Kantamedia.com – Sekretaris Jenderal Aliansi Jurnalis Independen (AJI) Indonesia Bayu Wardhana mengkritik praktik pemerintah yang kerap menggandeng influencer untuk kampanye dan sosialisasi kebijakan.
Ia mendesak agar anggaran iklan pemerintah dialihkan ke media massa sebagai bentuk afirmasi dalam menyelamatkan industri pers dari gelombang PHK.
“Pemerintah seharusnya tidak membayar influencer, melainkan menempatkan iklan mereka di media massa,” tegas Bayu dalam pernyataannya, Minggu (11/5/2025).

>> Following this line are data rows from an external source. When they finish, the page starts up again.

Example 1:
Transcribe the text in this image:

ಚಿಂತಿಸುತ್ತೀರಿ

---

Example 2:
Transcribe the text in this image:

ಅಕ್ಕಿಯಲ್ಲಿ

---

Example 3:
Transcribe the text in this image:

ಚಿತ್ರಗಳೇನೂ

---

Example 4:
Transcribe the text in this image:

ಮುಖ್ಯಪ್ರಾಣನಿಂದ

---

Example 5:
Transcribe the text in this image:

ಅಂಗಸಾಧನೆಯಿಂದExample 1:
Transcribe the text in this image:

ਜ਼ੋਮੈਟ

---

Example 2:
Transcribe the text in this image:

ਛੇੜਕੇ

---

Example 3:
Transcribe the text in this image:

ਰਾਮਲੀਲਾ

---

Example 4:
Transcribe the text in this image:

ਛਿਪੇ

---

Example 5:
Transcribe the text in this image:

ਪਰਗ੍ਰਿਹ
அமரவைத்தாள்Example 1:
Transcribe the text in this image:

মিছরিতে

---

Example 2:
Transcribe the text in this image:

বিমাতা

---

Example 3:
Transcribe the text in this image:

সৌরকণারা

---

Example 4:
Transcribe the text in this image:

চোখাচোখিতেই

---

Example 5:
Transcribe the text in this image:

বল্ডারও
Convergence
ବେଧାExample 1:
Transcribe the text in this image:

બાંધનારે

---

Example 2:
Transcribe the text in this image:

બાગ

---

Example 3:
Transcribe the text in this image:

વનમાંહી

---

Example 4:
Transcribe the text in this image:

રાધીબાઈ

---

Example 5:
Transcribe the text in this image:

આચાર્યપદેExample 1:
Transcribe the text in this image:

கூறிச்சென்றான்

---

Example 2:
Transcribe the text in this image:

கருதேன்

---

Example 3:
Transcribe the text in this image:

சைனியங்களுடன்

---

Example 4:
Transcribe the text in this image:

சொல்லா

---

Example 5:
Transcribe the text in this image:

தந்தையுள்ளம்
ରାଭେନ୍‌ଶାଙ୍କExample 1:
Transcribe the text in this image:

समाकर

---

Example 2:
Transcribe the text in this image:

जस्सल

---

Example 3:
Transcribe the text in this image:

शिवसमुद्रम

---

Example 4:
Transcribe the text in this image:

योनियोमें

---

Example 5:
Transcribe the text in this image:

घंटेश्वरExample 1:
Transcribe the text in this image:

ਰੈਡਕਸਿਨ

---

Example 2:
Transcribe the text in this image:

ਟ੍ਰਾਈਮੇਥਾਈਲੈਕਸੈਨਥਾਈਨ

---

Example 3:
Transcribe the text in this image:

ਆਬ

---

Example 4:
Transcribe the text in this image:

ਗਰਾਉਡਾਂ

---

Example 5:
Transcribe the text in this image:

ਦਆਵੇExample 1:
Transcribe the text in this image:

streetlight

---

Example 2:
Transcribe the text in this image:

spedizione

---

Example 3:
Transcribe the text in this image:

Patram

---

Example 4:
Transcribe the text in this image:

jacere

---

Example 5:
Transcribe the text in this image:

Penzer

Bayu menegaskan pers memiliki peran penting sebagai jembatan antara pemerintah dan masyarakat. Pers tak hanya menyampaikan kebijakan pemerintah kepada publik, tetapi juga menyuarakan aspirasi warga kepada para pengambil keputusan.

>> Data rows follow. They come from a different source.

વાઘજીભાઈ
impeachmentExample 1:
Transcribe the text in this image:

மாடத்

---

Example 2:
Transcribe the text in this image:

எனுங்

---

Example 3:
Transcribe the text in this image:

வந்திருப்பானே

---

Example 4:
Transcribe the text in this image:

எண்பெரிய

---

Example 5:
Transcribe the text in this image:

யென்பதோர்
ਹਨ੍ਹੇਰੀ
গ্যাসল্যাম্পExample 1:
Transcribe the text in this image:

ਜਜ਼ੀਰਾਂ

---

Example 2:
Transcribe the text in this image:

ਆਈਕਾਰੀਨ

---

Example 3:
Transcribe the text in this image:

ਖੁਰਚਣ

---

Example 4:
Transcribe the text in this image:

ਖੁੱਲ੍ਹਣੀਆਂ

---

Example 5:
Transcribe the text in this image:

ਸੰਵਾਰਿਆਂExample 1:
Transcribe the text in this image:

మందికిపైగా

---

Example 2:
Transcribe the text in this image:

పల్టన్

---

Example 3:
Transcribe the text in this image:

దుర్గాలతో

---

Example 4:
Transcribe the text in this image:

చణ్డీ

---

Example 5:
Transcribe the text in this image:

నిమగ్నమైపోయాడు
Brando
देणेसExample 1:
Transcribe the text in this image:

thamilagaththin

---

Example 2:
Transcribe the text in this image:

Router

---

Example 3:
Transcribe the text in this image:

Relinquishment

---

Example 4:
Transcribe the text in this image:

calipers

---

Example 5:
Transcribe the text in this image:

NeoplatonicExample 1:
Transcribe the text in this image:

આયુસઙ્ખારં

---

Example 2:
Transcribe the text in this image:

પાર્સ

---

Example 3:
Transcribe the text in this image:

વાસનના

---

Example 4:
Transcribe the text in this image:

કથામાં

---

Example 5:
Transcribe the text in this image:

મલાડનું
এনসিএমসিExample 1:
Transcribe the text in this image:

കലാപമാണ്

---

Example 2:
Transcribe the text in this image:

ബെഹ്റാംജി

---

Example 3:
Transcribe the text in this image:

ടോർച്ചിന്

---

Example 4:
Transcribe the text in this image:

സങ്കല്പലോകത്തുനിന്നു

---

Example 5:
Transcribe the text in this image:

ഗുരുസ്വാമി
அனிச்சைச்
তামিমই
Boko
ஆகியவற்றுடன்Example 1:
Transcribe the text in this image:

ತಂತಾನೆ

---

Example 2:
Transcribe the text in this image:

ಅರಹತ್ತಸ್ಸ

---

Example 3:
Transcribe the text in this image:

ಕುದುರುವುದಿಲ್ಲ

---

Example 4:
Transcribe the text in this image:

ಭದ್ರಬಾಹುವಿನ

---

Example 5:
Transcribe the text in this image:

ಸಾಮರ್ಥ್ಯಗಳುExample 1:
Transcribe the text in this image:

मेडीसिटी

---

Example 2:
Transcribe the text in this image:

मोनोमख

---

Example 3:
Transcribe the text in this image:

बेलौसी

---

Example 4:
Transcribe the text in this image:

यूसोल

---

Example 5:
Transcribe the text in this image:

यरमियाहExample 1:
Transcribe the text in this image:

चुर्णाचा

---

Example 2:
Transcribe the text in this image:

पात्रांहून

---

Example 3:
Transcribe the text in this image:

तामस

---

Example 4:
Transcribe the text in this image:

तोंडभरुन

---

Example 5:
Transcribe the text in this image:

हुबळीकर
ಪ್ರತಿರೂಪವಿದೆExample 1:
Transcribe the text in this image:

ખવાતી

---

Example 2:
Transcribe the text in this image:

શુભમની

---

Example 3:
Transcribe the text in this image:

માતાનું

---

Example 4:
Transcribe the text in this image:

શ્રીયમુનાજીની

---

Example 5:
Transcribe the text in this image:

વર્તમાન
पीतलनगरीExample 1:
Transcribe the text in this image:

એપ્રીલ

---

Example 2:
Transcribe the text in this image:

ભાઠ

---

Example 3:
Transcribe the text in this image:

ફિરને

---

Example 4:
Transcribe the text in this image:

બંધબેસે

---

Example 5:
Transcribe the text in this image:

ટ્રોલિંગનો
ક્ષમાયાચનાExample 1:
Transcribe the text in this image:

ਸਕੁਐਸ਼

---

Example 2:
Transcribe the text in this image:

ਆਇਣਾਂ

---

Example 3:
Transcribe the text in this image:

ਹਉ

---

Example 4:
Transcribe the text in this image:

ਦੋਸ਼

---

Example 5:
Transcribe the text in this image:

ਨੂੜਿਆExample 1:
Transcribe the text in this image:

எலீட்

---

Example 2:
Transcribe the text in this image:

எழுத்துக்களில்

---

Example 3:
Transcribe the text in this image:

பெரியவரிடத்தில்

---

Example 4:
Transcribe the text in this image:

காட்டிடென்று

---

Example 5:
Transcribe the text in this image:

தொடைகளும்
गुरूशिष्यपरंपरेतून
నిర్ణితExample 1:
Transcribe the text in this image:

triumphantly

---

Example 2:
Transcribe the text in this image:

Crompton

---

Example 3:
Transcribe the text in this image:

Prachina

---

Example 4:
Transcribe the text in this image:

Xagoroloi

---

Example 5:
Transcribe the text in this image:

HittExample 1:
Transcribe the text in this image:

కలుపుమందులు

“Media massa menjadi penyambung lidah rakyat. Ia menyampaikan apa yang disuarakan masyarakat dan menyosialisasikan program pemerintah,” ujarnya sekjen AJI itu.

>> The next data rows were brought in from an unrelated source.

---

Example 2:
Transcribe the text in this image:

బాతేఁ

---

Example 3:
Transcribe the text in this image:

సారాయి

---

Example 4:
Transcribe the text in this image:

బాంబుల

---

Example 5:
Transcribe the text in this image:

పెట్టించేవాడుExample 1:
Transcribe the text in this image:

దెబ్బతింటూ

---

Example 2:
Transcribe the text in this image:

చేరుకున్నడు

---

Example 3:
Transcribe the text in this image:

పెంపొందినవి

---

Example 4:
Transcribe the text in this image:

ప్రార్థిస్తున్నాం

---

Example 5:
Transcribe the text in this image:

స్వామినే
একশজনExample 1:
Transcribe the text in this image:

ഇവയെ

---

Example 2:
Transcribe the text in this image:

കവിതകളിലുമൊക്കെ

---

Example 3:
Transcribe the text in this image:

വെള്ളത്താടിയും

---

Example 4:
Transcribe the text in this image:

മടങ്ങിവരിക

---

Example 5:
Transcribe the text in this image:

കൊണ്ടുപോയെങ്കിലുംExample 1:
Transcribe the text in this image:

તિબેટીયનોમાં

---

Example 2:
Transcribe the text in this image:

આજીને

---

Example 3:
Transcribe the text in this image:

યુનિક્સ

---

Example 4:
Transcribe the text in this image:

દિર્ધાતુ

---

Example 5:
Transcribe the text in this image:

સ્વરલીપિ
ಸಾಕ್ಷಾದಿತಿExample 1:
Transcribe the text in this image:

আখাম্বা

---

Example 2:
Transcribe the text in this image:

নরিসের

Pers Terikat Etika dan Undang-Undang, Bukan Sekadar Humas
Berbeda dengan influencer, media massa bekerja berdasarkan kode etik jurnalistik dan berada di bawah payung undang-undang. Menurut Bayu, influencer hanyalah corong promosi, bukan lembaga kontrol sosial yang sah.
“Influencer hanya menjadi perpanjangan tangan humas kementerian. Tidak adil jika anggaran komunikasi publik hanya diberikan ke influencer sedangkan media diabaikan,” tandasnya.
Industri Pers Perlu Perlindungan
Gelombang pemutusan hubungan kerja (PHK) di sektor media belakangan ini menjadi bukti ekosistem informasi publik sedang dalam kondisi kritis. AJI pun mendesak adanya keberpihakan nyata dari pemerintah untuk menjaga keberlangsungan pers profesional.
Sebagai pilar keempat demokrasi, media massa memerlukan dukungan konkret agar tetap hidup dan menjalankan fungsinya. Kebijakan pengalihan belanja iklan ke media bukan hanya menyelamatkan ekonomi pers, menurut AJI, juga menjaga kualitas informasi publik. (*)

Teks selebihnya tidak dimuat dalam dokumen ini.